Up at the break of dawn the next day, we loaded up our bikes and were on the road just after 07:00. With an enduring ride ahead of us, I wasn’t pleased when the headache was also accompanied by flu like symptoms and a sore throat. We rolled out of Sary-Tash and turned east as we cycled into the morning sunrise. What was initially an easy start to the day soon became a battle against a relentless headwind and a 30 kilometre climb. We had to take turns to penetrate the full force of the wind while the other could draft behind in the slip stream. Despite the arduous conditions we were in our element, to the south, the mighty Pamir mountains, a mystical backdrop behind the morning haze. To the north, razor sharp, Jurassic ridges that spanned across the horizon. These were intersected by a perfectly straight road, that stretched out as far as the eye could see. This vast open plain however, also meant that there was no chance of the unforgiving headwind letting up.

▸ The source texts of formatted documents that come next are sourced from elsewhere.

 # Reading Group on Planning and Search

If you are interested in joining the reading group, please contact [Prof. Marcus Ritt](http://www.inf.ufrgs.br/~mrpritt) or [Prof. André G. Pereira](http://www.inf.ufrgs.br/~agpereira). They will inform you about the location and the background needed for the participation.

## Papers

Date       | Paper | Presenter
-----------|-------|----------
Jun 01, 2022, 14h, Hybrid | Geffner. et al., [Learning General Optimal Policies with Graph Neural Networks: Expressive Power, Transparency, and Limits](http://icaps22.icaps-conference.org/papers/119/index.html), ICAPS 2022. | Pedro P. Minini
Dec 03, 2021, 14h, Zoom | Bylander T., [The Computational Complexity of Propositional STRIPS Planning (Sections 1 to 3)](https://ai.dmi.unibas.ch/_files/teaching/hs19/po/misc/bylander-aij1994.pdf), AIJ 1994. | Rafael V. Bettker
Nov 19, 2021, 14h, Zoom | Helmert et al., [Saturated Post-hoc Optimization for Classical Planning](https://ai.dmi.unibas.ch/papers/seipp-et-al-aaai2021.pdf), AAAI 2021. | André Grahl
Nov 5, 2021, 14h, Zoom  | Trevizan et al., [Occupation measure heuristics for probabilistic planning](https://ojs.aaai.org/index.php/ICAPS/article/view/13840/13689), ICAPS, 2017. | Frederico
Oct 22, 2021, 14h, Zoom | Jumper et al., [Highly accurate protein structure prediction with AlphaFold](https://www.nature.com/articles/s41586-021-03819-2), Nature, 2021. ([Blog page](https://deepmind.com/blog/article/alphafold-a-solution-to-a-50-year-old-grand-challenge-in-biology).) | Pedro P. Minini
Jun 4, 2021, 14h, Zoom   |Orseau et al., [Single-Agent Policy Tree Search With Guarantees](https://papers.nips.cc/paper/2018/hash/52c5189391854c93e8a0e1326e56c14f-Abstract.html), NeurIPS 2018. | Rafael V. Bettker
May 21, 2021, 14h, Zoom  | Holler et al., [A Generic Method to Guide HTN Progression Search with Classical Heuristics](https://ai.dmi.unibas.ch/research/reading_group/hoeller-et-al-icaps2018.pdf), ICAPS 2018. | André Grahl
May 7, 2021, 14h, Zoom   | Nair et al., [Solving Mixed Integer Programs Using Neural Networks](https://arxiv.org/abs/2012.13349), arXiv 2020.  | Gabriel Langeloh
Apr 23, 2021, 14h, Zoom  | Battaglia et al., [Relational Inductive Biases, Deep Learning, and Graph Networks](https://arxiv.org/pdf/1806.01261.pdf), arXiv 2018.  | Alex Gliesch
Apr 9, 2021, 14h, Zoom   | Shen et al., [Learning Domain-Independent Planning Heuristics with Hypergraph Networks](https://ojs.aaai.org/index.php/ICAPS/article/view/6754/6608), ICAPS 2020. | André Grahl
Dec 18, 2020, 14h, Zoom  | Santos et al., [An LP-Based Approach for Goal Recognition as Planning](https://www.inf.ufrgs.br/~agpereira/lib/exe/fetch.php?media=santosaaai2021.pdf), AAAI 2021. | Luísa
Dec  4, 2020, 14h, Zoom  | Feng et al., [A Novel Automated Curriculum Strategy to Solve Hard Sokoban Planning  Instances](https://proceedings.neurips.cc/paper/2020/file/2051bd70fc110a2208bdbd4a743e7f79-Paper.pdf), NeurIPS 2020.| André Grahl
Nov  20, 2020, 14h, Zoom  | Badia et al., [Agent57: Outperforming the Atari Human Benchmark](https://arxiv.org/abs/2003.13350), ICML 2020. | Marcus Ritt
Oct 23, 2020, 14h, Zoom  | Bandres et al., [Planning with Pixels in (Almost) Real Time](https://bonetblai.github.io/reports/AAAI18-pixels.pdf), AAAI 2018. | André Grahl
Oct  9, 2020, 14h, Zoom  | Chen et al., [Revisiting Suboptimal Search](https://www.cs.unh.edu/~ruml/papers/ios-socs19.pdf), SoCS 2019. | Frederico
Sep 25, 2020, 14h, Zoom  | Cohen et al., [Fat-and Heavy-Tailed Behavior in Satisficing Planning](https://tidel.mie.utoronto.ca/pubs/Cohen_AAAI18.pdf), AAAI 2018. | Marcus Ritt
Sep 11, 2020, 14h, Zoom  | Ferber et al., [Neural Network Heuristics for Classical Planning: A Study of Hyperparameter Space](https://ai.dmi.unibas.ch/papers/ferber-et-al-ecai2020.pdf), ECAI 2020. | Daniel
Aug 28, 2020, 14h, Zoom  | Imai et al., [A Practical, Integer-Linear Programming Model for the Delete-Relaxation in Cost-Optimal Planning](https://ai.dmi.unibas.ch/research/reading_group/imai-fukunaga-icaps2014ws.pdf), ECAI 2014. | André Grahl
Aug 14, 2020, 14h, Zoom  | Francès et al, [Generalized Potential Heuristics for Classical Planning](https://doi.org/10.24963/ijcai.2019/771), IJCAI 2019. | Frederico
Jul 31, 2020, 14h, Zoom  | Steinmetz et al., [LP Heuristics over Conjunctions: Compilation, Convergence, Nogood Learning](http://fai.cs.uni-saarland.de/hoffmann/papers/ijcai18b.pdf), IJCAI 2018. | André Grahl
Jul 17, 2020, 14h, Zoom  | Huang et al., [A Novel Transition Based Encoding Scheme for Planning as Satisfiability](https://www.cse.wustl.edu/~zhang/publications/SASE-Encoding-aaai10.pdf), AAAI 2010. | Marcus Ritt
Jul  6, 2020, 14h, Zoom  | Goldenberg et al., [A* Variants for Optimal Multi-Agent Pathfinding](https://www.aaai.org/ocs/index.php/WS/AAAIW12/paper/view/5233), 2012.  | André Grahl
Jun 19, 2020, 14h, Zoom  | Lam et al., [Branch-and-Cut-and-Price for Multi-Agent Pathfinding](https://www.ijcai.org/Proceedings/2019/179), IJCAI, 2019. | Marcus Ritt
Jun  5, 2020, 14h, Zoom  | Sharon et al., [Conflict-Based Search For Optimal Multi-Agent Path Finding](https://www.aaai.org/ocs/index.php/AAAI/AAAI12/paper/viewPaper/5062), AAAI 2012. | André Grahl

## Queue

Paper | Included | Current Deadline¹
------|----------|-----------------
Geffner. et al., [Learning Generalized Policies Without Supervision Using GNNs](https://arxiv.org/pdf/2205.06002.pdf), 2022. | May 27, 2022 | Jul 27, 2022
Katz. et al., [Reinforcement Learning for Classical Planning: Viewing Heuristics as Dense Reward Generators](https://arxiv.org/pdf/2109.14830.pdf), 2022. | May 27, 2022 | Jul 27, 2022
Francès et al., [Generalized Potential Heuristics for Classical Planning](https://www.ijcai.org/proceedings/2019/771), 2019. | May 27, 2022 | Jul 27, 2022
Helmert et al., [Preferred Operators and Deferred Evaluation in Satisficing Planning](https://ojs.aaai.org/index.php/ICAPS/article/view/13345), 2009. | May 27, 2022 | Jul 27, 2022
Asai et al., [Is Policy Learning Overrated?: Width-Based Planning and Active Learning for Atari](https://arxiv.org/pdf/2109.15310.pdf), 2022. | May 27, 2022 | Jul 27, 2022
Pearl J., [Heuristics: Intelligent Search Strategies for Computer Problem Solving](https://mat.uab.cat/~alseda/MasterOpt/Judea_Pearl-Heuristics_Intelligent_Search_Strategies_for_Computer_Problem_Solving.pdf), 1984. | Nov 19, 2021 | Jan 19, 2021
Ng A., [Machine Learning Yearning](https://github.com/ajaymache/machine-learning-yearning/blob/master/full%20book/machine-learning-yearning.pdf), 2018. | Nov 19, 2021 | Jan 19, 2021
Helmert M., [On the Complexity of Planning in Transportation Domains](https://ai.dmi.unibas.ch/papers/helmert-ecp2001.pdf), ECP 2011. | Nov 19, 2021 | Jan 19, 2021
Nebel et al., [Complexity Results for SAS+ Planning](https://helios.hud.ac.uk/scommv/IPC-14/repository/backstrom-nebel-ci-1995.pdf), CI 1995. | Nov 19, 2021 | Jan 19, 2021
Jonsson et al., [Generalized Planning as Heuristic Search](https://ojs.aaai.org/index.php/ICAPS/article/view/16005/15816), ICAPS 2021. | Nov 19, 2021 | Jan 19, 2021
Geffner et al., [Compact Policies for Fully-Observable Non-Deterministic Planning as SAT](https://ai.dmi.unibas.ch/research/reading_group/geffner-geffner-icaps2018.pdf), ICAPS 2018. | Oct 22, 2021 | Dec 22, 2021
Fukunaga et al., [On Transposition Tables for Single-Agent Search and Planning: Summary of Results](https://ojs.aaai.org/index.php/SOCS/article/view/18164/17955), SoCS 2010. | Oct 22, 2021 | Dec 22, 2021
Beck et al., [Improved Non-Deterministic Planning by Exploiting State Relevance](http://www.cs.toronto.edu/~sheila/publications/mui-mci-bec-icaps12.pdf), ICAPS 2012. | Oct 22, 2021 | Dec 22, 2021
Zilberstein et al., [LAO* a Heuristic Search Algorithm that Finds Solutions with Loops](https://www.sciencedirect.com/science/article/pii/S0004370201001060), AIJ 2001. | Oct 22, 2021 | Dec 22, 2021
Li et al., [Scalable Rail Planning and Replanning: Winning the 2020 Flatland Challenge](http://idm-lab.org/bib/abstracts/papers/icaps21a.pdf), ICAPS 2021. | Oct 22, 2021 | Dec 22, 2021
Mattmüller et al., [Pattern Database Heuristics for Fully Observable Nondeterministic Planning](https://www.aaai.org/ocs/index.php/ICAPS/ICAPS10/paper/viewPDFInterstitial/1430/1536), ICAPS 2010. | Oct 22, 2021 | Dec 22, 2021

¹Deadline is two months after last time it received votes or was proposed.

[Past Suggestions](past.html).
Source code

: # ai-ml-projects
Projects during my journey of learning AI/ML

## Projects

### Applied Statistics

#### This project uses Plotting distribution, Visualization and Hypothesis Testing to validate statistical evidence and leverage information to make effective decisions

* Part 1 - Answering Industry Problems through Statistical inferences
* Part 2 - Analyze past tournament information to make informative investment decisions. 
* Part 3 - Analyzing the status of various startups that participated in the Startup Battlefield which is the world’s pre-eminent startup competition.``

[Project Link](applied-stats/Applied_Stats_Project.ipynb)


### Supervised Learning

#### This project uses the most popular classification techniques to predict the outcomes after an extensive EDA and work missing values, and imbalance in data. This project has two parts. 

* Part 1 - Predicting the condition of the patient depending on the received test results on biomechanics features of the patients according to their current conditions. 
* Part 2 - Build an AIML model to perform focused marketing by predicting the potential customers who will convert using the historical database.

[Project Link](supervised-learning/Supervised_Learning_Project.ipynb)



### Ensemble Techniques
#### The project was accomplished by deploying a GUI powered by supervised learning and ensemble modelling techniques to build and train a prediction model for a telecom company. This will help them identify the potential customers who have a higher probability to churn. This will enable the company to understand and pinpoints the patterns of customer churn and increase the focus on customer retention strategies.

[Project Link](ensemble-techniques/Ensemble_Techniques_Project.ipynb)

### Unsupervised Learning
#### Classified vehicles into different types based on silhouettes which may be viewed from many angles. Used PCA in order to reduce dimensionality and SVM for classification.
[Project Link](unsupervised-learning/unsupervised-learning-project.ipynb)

As we started to climb we passed a few settlements that lay back away from the highway, a few shadows were spotted occupying the road up ahead. As we grew closer we made out that it was just two Kyrgyz boys, one mounted upon a donkey and one on foot with his dog. Deciding this was a convenient time to clear my increasingly bunged up nose I covered my left nostril and blew hard, the strong winds carried a string of phlegm that hit my sunglasses. I shouted to Jacob to hold back though he was unable to hear me due to the headwind. He rode on when surprisingly, they tried to block his path and the one boy foot attempted to hold onto his bike. Quickly learning of the poor turning circle of a donkey, Jacob gave a quick dummy to the right then a swift change of tact to take them on down the left flank. I rushed desperately to catch up in support. Observing Jacob out maneuver the renegades, I picked up speed and rushed through after him. Rather shocked by this outlandish encounter we powered on and chuckled to ourselves. Shortly after, we were met by another pair who attempted to stop us in our tracks, this time one was on a bicycle. The other screamed at us as we skirted around them. Then yet another pair of children, waited for us to cycle past, up a steep incline and then decided to follow us until we put enough distance between them. And again as the green plateau phased to a dusty, orange-brown landscape, somewhat resembling the Wild West, in a small town, Nura, a group of children ran at us. Some riding bikes and others with dogs in tow. By this time we considered ourselves experienced feral children evaders, we cycled towards them, full force, they parted and reluctantly let us pass. Slightly shaken up but at the same time amused by this experience, we duly named this ‘Child Bandit Country.’
Despite the numerous encounters with the Kyrgyz desperados, the ride from Sary-Tash to the boarder town, Irkenshtam, was phenomenal and worth every ounce of effort. We cycled continuously for six hours and thirty minutes into the headwind, passing the peak of the route at 3,748 metres until we found shade to rest from the midday sun. Irkenshtam wasn’t much to shout about, a dusty, broken glass ridden trailer park. The local hotel was atrocious. Fortunately, a gracious woman, originally from Yugoslavia housed us in a disused railway wagon, catering to our every need and ensuring we had an extremely comfortable stay. Feeling rather depleted from the days antics, we ate in abundance and settled down for the night with a mix of emotions, sad to leave Kyrgyzstan behind, yet anxiously excited of what China and it’s problematic cycling and wild camping laws, has to offer.